In her keynote speech, Dr. Elaine Decker, in keeping with the theme for the year, spoke about the bond between Kwantlen University College and the GCABC and the joint efforts between the two by highlighting the role of the two as educators and community leaders and their commitment to both the past and the present.

Dr. Decker spoke about teachers first meeting their students and coming to know their histories, traditions and gifts. She spoke of the learning opportunities created for the students that will move them from their current place of knowing to that new and different place. She said Ghanaians are agents of change on two continents - Africa and North America.
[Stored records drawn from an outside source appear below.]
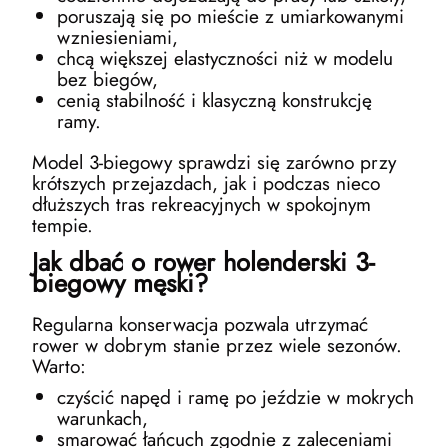
poruszają się po mieście z umiarkowanymi
wzniesieniami,
chcą większej elastyczności niż w modelu
bez biegów,
cenią stabilność i klasyczną konstrukcję
ramy.
Model 3-biegowy sprawdzi się zarówno przy
krótszych przejazdach, jak i podczas nieco
dłuższych tras rekreacyjnych w spokojnym
tempie.
Jak dbać o rower holenderski 3-
biegowy męski?
Regularna konserwacja pozwala utrzymać
rower w dobrym stanie przez wiele sezonów.
Warto:
czyścić napęd i ramę po jeździe w mokrych
warunkach,
smarować łańcuch zgodnie z zaleceniami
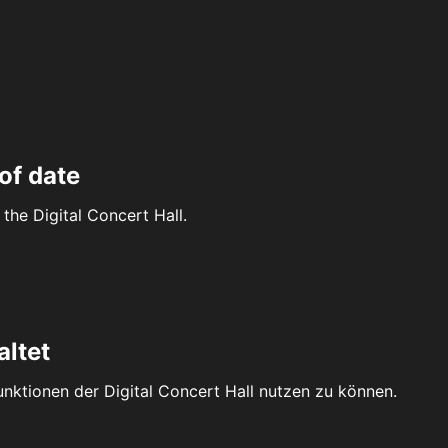
of date
the Digital Concert Hall.
altet
Funktionen der Digital Concert Hall nutzen zu können.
Dr. Decker reminded the audience that the new place doesn’t erase the previous location from the learner’s memory but is rather built on the foundation of their histories, even though it is a different place.

She added that this new place uses their traditions but in new ways and offers them a chance to apply their gifts in the creation of new ideas which are then used to start a new journey.

Learning, Dr. Decker said, is not a spectator sport, as the coming together of any two communities requires each member to develop and practice communication skills. She sums up this idea by quoting Nicholas Burbules and Suzanne Rice who wrote about “the self-imposition of restraint in order that others may have a turn to speak”. Continuing, Dr. Decker said learning and changing require imagination, giving us the capacity to see beyond what is, to what might be. She spoke of courage as a necessary tool to underwrite that imagination and to sustain the effort to convert the imaginary to the real. She said learners and leaders either believe they can or cannot and either way is right. This, she added, speaks to the immense power of hope, which is in some ways a combination of imagination and courage.

Dr. Decker used the story of Milo, the hero of Norton Juster’s book, “The Phantom Tollbooth”, where Milo, like many adolescents, is bored with his life and is sent by the king to go into the mountains of ignorance to rescue the princesses of rhyme and reason who have been imprisoned there.